==== GIVEN TEXT ====

I am trying to write an interceptor to add a token to all HTTP requests using Angular. I am using roughly the recipe given here - https://thinkster.io/interceptors
So the code uses http module factory and a tokenInterceptor()
function. I can successfully add a token as a header to the request - but now when it passes through the interceptor, it gets blocked by some kind of CORS blocking mechanism. I get this error in chrome console -
XMLHttpRequest cannot load http://127.0.0.1:/. Response to preflight request doesn't pass access control check: No 'Access-Control-Allow-Origin' header is present on the requested resource. Origin 'http://127.0.0.1:/' is therefore not allowed access. The response had HTTP status code 403.
I tried setting the access control allow origin header like below in my interceptor to no avail:
config.headers['Access-Control-Allow-Origin'] = '*';
I have tried some suggestions online but none helped. Does anything at all need to be done on client side to fix CORS related issues - or is it all a server side concern?
The server that’s responding to the request needs to send the Access-Control-Allow-Origin
response header for OPTIONS
requests, not just for GET
and POST
requests.
https://developer.mozilla.org/en-US/docs/Web/HTTP/Access_control_CORS#Preflighted_requests
Response to preflight request doesn't pass access control check
The reason the browser gives you that error is: before it attempts the actual request you’re trying to make from your frontend JS code, the browser sends an OPTIONS
request to see if the server responds in a way indicating it’s opting in to receiving requests of the kind you’re trying to make.
So your server-side code needs to add handling for the OPTIONS
request to respond with Access-Control-Allow-Origin
, Access-Control-Allow-Headers
& Access-Control-Allow-Methods
.
Does anything at all need to be done on client side to fix CORS related issues - or is it all a server side concern?
There’s nothing you can do on the client side to change the behavior or to get your browser to not emit that error. CORS config is all a server-side concern. Your server must handle the OPTIONS
.
The response had HTTP status code 403.
That indicates an authorization failure. That could be just because your server isn’t configured to ever send a success response (200
or 204
) for OPTIONS
requests—in which case you must configure to to do that (to send a 200
or 204
with the right Access-Control-Allow-*
headers and no response body)—or it could be because you’re trying to send a request that requires authorization and the authorization is failing.

====

TASKS TO CARRY OUT:
a – In one to three sentences, explain why the browser reports the preflight error, according to the CORS question and answer.
b – Output the CORS question and answer, everything from "I am trying" down to "and a tokenInterceptor()".
The data plays no part in this exercise.

==== RECORD SET ====

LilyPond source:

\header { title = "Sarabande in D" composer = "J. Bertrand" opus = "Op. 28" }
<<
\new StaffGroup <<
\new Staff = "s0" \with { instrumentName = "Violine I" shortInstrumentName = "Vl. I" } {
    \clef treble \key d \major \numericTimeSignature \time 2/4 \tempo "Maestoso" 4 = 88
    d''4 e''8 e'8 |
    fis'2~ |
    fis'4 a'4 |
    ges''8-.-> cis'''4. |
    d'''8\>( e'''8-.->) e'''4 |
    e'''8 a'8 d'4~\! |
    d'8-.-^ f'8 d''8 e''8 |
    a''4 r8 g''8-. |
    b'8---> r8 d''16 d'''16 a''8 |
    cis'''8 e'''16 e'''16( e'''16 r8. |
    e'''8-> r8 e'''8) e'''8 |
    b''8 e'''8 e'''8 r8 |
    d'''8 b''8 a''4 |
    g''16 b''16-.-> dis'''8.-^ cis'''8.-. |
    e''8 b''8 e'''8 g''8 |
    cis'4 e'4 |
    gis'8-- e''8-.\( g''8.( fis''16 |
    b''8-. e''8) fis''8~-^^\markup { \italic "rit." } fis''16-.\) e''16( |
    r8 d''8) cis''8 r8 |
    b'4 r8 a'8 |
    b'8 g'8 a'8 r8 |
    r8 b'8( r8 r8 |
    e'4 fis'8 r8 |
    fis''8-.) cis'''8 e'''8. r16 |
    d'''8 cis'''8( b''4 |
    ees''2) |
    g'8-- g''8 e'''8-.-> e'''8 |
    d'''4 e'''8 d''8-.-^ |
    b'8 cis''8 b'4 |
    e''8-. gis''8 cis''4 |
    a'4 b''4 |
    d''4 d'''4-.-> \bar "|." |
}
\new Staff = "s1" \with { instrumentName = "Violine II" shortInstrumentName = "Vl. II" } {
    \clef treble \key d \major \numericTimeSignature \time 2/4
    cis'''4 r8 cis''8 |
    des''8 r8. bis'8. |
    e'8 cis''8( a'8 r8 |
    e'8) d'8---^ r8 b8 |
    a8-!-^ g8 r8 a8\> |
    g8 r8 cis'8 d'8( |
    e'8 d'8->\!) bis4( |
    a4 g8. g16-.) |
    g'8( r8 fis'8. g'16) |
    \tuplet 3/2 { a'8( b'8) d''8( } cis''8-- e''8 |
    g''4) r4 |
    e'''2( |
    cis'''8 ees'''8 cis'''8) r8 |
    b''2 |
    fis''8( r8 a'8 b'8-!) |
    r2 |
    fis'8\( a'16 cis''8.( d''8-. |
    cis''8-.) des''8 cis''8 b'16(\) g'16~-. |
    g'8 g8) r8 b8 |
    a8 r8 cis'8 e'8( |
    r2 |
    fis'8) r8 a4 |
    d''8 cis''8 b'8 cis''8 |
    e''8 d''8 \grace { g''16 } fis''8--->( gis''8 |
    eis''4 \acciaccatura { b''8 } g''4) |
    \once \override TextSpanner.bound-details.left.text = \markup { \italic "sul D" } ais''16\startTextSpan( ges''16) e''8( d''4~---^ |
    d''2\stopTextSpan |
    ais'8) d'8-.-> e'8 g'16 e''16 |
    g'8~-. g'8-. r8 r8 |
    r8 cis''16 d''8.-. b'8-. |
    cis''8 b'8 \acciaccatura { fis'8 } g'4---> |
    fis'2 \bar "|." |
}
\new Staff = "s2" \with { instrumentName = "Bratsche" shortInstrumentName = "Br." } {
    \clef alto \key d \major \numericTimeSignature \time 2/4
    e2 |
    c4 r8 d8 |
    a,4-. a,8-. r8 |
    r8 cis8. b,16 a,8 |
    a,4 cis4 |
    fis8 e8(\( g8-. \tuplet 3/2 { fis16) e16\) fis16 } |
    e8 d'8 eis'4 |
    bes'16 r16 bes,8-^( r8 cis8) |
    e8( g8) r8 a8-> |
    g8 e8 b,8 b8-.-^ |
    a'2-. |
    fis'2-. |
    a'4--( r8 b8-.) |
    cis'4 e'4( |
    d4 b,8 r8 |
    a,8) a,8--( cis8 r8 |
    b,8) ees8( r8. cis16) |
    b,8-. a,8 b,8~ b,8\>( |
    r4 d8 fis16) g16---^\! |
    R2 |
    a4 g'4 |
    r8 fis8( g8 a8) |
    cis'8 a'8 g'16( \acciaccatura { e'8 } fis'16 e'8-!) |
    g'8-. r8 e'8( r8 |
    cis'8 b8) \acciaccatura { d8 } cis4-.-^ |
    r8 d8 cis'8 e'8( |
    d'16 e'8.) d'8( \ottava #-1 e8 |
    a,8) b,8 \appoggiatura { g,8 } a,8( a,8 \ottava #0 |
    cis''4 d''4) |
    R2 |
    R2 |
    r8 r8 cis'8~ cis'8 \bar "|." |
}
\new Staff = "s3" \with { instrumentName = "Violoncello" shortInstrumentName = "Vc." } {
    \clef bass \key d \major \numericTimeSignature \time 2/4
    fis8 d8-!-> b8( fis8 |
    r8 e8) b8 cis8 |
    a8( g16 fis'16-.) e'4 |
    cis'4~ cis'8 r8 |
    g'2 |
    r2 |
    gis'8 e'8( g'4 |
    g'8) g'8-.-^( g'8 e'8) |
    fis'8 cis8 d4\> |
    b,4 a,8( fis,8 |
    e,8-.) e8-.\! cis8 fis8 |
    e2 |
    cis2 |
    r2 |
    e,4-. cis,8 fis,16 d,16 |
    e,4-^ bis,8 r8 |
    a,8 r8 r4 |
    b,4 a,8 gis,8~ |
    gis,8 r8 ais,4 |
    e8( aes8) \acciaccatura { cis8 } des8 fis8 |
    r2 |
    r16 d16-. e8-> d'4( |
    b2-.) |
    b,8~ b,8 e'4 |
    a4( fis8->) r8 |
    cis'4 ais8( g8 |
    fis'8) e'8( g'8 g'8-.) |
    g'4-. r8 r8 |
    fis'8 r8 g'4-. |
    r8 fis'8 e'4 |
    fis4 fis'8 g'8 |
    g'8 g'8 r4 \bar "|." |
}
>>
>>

====

SOLUTIONS PER TASK:
a – Before it attempts the actual request, the browser sends an OPTIONS request to see whether the server responds in a way that shows it opts in to receiving that kind of request. The server does not send the Access-Control-Allow-Origin response header for OPTIONS requests, so the preflight check fails.

b –
I am trying to write an interceptor to add a token to all HTTP requests using Angular. I am using roughly the recipe given here - https://thinkster.io/interceptors
So the code uses http module factory and a tokenInterceptor()